*LATIHAN SOAL*:
**1.** Menurut berita tentang dana desa, kapan usulan revisi Undang-Undang Desa disepakati di DPR menjadi Rancangan Undang-Undang Desa?
**2.** Tentukan apakah setiap pernyataan berikut sesuai dengan berita tentang dana desa. Jawab ya atau tidak, lalu kutip kata-kata dari berita itu yang menjadi dasar jawaban.
(a) Masa jabatan kepala desa diusulkan menjadi 9 tahun untuk 2 periode.
(b) Workshop di Banjarnegara itu diselenggarakan oleh BPK.
(c) Bambang Soesatyo menolak usulan revisi Undang-Undang Desa.
**3.** Teruskan berita tentang dana desa, dimulai setelah kalimat terakhirnya.

Di Banjarnegara, Ketua MPR RI Bamsoet Bersama BPK, BPKP dan Para Kepala Desa Dorong Optimalisasi Dana Desa Guna Percepatan Pertumbuhan Ekonomi

BANJARNEGARA – Ketua MPR RI sekaligus Wakil Ketua Umum Partai Golkar Bambang Soesatyo mendukung usulan revisi terhadap Undang-Undang Nomor 6 Tahun 2014 tentang Desa yang disuarakan oleh para kepala desa se-Indonesia. Usulan revisi tersebut telah disepakati di DPR menjadi Rancangan Undang-Undang Desa pada tanggal 11 Juli 2023.

 

Dari beberapa poin usulan perubahan Undang-Undang Desa, ada dua poin yang mengemuka dan menjadi arus utama. Pertama, terkait perubahan masa jabatan kepala desa, yang diusulkan menjadi 9 tahun untuk 2 periode. Dari sebelumnya 6 tahun untuk 3 periode. Kedua, terkait kenaikan alokasi dana desa sebesar 20 persen. Dari sebelumnya paling sedikit 10 persen dari dana perimbangan yang diterima kabupaten/kota dalam anggaran pendapatan dan belanja daerah setelah dikurangi dana alokasi khusus.

 

“Terhadap kedua wacana tersebut, tentunya kita harus memastikan, bahwa penambahan masa jabatan kepala desa, harus menjamin peningkatan kinerja perangkat desa agar penggunaan dana desa dapat dilaksanakan secara tepat sasaran. Sementara, peningkatan anggaran dana desa harus bermuara pada peningkatan kesejahteraan masyarakat desa. Dimana alokasi dana desa yang cukup besar tersebut dikelola melalui mekanisme yang efektif dan efisien, tanpa mengesampingkan aspek akuntabilitas,” ujar Bamsoet dalam Workshop ‘Pengelolaan Keuangan Desa yang Akuntabel dalam Rangka Peningkatan Produktivitas untuk Transformasi Ekonomi Desa yang Berkelanjutan’ yang diselenggarakan Badan Pengawasan Keuangan dan Pembangunan (BPKP) di Banjarnegara, Kamis (7/12/23).

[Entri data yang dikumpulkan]

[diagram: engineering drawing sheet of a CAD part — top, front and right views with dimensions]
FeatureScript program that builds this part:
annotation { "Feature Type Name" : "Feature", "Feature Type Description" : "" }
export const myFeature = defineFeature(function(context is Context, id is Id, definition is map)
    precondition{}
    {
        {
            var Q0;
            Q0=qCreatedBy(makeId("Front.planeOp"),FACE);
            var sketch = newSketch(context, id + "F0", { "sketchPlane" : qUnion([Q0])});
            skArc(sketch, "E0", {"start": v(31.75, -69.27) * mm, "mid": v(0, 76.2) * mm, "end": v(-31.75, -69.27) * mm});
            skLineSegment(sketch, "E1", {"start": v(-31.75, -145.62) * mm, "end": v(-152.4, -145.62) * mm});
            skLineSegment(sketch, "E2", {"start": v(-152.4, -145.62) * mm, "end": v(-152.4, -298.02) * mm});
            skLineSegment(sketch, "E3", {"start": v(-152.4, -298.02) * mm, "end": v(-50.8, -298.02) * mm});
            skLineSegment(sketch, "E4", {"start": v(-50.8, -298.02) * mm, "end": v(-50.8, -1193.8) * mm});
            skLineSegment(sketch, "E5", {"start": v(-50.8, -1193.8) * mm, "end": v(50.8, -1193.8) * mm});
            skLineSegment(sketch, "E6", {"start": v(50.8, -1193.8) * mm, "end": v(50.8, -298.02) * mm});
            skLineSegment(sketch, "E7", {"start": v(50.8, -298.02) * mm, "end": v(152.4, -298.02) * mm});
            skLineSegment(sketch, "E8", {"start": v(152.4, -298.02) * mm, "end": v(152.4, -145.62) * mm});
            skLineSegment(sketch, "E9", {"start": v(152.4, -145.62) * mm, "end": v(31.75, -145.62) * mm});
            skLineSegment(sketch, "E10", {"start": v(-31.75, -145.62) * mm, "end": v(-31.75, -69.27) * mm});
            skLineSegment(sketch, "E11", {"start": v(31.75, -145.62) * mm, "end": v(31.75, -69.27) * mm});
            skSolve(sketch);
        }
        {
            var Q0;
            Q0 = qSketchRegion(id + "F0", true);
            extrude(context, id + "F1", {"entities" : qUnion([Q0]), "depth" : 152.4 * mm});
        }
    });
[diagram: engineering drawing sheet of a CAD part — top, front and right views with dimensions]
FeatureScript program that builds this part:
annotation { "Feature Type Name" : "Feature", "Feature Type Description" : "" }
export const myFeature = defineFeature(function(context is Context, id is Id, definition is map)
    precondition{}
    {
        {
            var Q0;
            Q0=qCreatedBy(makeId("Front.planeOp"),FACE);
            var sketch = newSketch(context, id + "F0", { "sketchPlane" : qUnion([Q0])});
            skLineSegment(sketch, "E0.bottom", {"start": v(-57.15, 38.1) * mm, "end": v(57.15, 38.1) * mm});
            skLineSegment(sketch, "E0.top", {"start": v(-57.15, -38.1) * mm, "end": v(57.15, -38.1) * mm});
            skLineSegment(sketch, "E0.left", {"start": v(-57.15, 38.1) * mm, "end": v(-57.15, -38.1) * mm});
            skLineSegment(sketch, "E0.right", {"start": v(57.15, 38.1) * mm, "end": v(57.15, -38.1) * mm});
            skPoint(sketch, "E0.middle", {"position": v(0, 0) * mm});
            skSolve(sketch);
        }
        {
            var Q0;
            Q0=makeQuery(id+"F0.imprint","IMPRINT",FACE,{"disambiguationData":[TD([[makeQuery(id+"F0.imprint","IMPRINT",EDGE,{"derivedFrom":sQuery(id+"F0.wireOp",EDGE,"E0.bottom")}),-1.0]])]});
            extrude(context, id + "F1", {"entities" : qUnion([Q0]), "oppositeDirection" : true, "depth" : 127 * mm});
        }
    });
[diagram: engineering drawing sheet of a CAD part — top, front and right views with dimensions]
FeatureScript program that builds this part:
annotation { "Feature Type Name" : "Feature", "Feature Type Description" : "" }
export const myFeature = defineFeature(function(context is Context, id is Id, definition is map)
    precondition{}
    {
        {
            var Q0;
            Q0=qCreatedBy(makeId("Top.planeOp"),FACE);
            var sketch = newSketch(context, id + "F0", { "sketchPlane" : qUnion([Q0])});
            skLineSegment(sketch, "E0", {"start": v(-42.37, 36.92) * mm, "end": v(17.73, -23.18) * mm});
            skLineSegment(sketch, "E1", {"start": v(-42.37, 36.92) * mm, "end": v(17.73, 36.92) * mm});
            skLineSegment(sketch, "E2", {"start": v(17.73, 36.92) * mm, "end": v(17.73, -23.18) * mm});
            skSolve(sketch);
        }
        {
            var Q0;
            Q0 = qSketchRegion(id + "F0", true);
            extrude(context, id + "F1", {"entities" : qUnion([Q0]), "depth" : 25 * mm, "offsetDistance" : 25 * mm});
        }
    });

*KUNCI JAWABAN*:
**1.** Pada tanggal 11 Juli 2023.

**2.**
(a) Ya: "yang diusulkan menjadi 9 tahun untuk 2 periode"
(b) Tidak: "yang diselenggarakan Badan Pengawasan Keuangan dan Pembangunan (BPKP) di Banjarnegara"
(c) Tidak: "mendukung usulan revisi terhadap Undang-Undang Nomor 6 Tahun 2014 tentang Desa"

**3.**
Hadir sebagai pembicara antara lain Sekda Banjarnegara Indarto, Dirjen Pembangunan Desa dan Perdesaan – Kemendesa dan PDTT Sugito, Kepala Badan Pemeriksa Keuangan Perwakilan Provinsi Jawa Tengah Hari Wiwoho dan Kepala Perwakilan BPKP Provinsi Jawa Tengah Tri Handoyo.

 

Ketua DPR RI ke-20 dan mantan Ketua Komisi III DPR RI bidang Hukum, HAM, dan Keamanan ini menuturkan, bergulirnya usulan revisi Undang-Undang Desa juga tidak terlepas dari keprihatinan terhadap pengelolaan dana desa yang dinilai tidak optimal. Pengelolaan dana desa belum sepenuhnya memperkuat dan menjadikan desa mandiri sebagai lokomotif pertumbuhan ekonomi. Selama periode 2015 hingga 2023, anggaran dana desa dari APBN telah menembus angka Rp 538,9 triliun. Namun besarnya alokasi anggaran tersebut belum membuahkan hasil yang optimal.

 

“Sebagai gambaran, hingga tahun 2022, jumlah desa yang sudah masuk dalam kategori desa swasembada atau desa maju dan berkembang baru mencapai 5 persen. Sedangkan yang masuk kategori desa swakarya mencapai 25 persen, dan mayoritas sisanya 70 persen masih masuk kategori desa swadaya atau desa tertinggal,” kata Bamsoet.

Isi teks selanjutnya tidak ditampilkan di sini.